Time Limit: 2000/1000 MS (Java/Others) Memory Limit: 65536/32768 K (Java/Others)
Total Submission(s): 26202 Accepted Submission(s): 8255

Problem Description

A histogram is a polygon composed of a sequence of rectangles aligned at a common base line. The rectangles have equal widths but may have different heights. For example, the figure on the left shows the histogram that consists of rectangles with the heights 2, 1, 4, 5, 1, 3, 3, measured in units where 1 is the width of the rectangles:

Usually, histograms are used to represent discrete distributions, e.g., the frequencies of characters in texts. Note that the order of the rectangles, i.e., their heights, is important. Calculate the area of the largest rectangle in a histogram that is aligned at the common base line, too. The figure on the right shows the largest aligned rectangle for the depicted histogram.

Input

The input contains several test cases. Each test case describes a histogram and starts with an integer n, denoting the number of rectangles it is composed of. You may assume that 1 <= n <= 100000. Then follow n integers h1, ..., hn, where 0 <= hi <= 1000000000. These numbers denote the heights of the rectangles of the histogram in left-to-right order. The width of each rectangle is 1. A zero follows the input for the last test case.

Output

For each test case output on a single line the area of the largest rectangle in the specified histogram.
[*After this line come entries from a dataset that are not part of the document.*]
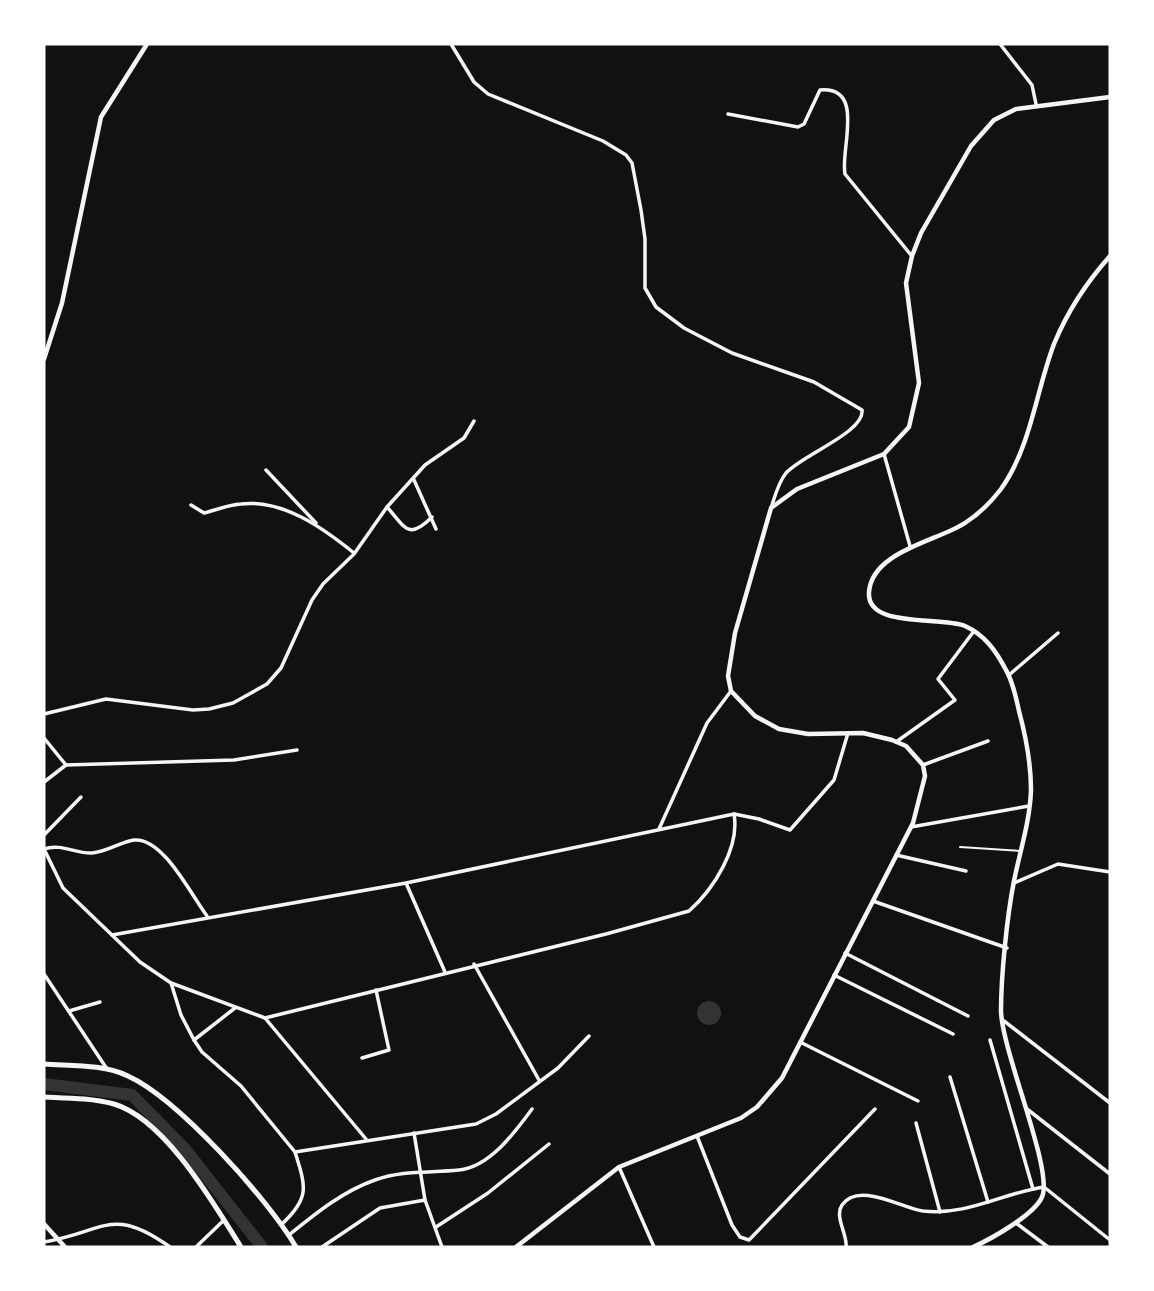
<svg xmlns="http://www.w3.org/2000/svg" width="1154" height="1291" viewBox="0 0 1154 1291" font-family="'Libre Baskerville',serif">
<rect width="100%" height="100%" fill="#111"/>
<circle fill="#333" cx="709" cy="1013" r="12"/>
<g fill="none" stroke-linecap="round" stroke-linejoin="round">
<polyline stroke="#333" stroke-width="12" points="44,1084 132,1095 185,1149 262,1247"/>
<polyline stroke="#f5f5f5" stroke-width="2" points="960,847 1020,851"/>
<g stroke="#f5f5f5" stroke-width="3.5">
<path d="M 451,44 L 474,82 L 488,94 L 603,141 L 626,155 L 632,163 L 641,210 L 645,239 L 645,288 L 656,307 L 684,328 L 732,353 L 814,382 L 862,410 C 865,432 802,455 786,473 C 778,483 775,496 771,508"/>
<polyline points="1000,44 1032,85 1036,104"/>
<path d="M 728,114 L 798,127 L 804,124 L 820,90 C 866,86 840,149 845,174 L 911,255"/>
<polyline points="884,454 910,546"/>
<polyline points="266,470 316,523"/>
<polyline points="414,480 436,529"/>
<path d="M 191,505 L 204,513 C 216,510 228,505 241,504 C 283,499 323,528 354,553"/>
<path d="M 387,507 C 405,527 408,541 432,517"/>
<polyline points="1009,675 1058,633"/>
<polyline points="44,714 106,699 193,710 209,709 233,703 267,684 281,668 312,600 323,584 354,554 387,507 425,465 464,438 474,421"/>
<polyline points="44,738 66,765"/>
<polyline points="896,742 955,700 938,679 974,631"/>
<polyline points="923,765 988,741"/>
<polyline points="44,782 66,765 234,760 297,750"/>
<polyline points="911,827 1029,806"/>
<polyline points="659,829 707,723 731,691"/>
<polyline points="44,835 81,797"/>
<polyline points="44,849 63,888 140,962 171,983 265,1018 366,1139"/>
<path d="M 44,849 C 61,843 76,854 92,853 C 107,852 120,842 134,840 C 163,837 191,895 207,916"/>
<polyline points="896,855 966,871"/>
<polyline points="406,883 445,972"/>
<polyline points="1014,883 1058,864 1110,872"/>
<polyline points="873,901 1007,948"/>
<polyline points="112,935 406,883 734,814 759,819 790,830 834,780 848,733"/>
<polyline points="845,953 968,1016"/>
<polyline points="474,964 539,1080"/>
<polyline points="44,974 107,1069"/>
<polyline points="834,975 953,1034"/>
<polyline points="171,983 181,1015 194,1040"/>
<polyline points="235,1008 194,1040 202,1052 241,1086 295,1152"/>
<polyline points="69,1011 100,1002"/>
<path d="M 265,1018 L 606,934 L 689,911 C 714,889 740,847 734,814"/>
<polyline points="1004,1021 1110,1103"/>
<polyline points="990,1040 1033,1189"/>
<polyline points="800,1042 918,1101"/>
<polyline points="362,1058 389,1050 376,990"/>
<polyline points="950,1077 988,1202"/>
<polyline points="1027,1109 1110,1174"/>
<polyline points="916,1123 940,1212"/>
<polyline points="414,1133 425,1200"/>
<polyline points="697,1136 732,1225 740,1237 749,1240 875,1109"/>
<polyline points="619,1167 654,1247"/>
<polyline points="1016,1223 1048,1247"/>
<path d="M 282,1224 C 310,1198 306,1187 295,1152 L 476,1124 L 496,1114 L 558,1068 L 589,1036"/>
<polyline points="436,1227 488,1193 549,1144"/>
<path d="M 289,1235 C 315,1214 343,1191 375,1180 C 403,1170 430,1173 459,1170 C 490,1167 515,1132 532,1109"/>
<path d="M 44,1242 C 105,1232 111,1205 170,1247"/>
<polyline points="196,1247 224,1220"/>
<polyline points="322,1247 380,1208 425,1200 442,1247"/>
<path d="M 846,1247 C 848,1235 834,1217 842,1205 C 858,1181 902,1208 923,1211 C 967,1216 1003,1193 1044,1187 L 1110,1240"/>
</g>
<g stroke="#f5f5f5" stroke-width="4.5">
<polyline points="44,359 62,303 101,117 147,44"/>
<polyline points="44,1224 65,1247"/>
<polyline points="516,1247 619,1167 741,1118 757,1107 782,1078 913,823 925,776 923,765 906,746 892,740 863,733 808,734 779,729 755,716 731,691 728,676 735,633 771,508 797,489 884,454 909,427 919,383 906,283 912,256 921,233 971,146 994,120 1016,109 1110,97"/>
<path d="M 973,1247 C 991,1239 1034,1215 1042,1197 C 1054,1171 1002,1052 1001,1011 C 1001,976 1007,916 1014,881 C 1020,851 1030,821 1031,790 C 1031,763 1026,737 1019,711 C 1016,697 1013,682 1006,670 C 996,651 985,635 965,626 C 941,616 866,629 869,592 C 872,551 938,541 965,523 C 979,514 991,502 1001,489 C 1031,447 1036,391 1054,344 C 1068,310 1086,283 1110,256"/>
</g>
<g stroke="#f5f5f5" stroke-width="5">
<path d="M 44,1064 C 71,1066 103,1064 128,1076 C 178,1099 268,1199 296,1247"/>
<path d="M 44,1097 C 67,1098 91,1098 114,1104 C 165,1119 214,1204 241,1247"/>
</g>
</g>
<rect width="1154" height="1291" fill="none" stroke="#ffffff" stroke-width="91"/>
</svg>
Remember that this rectangle must be aligned at the common base line.

Sample Input

   7 2 1 4 5 1 3 3 4 1000 1000 1000 1000 0
  

Sample Output

   8 4000
  

Source

University of Ulm Local Contest 2003

Recommend

求每个长方形的高在哪个区间是最小值单调递增栈

然后遍历一遍就行了

#include <iostream>
#include <cstdio>
#include <sstream>
#include <cstring>
#include <map>
#include <cctype>
#include <set>
#include <vector>
#include <stack>
#include <queue>
#include <algorithm>
#include <list>
#include <cmath>
#include <bitset>
#define rap(i, a, n) for(int i=a; i<=n; i++)
#define rep(i, a, n) for(int i=a; i<n; i++)
#define lap(i, a, n) for(int i=n; i>=a; i--)
#define lep(i, a, n) for(int i=n; i>a; i--)
#define rd(a) scanf("%d", &a)
#define rlld(a) scanf("%lld", &a)
#define rc(a) scanf("%c", &a)
#define rs(a) scanf("%s", a)
#define rb(a) scanf("%lf", &a)
#define rf(a) scanf("%f", &a)
#define pd(a) printf("%d\n", a)
#define plld(a) printf("%lld\n", a)
#define pc(a) printf("%c\n", a)
#define ps(a) printf("%s\n", a)
#define MOD 2018
#define LL long long
#define ULL unsigned long long
#define Pair pair<int, int>
#define mem(a, b) memset(a, b, sizeof(a))
#define _  ios_base::sync_with_stdio(0),cin.tie(0)
//freopen("1.txt", "r", stdin);
using namespace std;
const int maxn = 110000, INF = 0x7fffffff;

struct node
{
    int id, l, r;
    LL w;
}Node[maxn];

stack<node> S;
int main()
{
    int n;
    while(scanf("%d", &n) != EOF && n)
    {
        for(int i = 1; i <= n; i++)
        {
            rlld(Node[i].w);
            Node[i].id = i;
            Node[i].l = i;
            while(!S.empty() && S.top().w > Node[i].w)
            {
                Node[S.top().id].r = i;
                Node[i].l = Node[S.top().id].l;

                S.pop();
            }
            S.push(Node[i]);
        }
        while(!S.empty())
        {
            Node[S.top().id].r = n + 1;
            S.pop();
        }


        LL mx = -INF;
        for(int i = 1; i <= n; i++)
        {
            mx = max(mx, (LL)(Node[i].r - Node[i].l) * Node[i].w);
        }
        printf("%lld\n", mx);
    }

    return 0;
}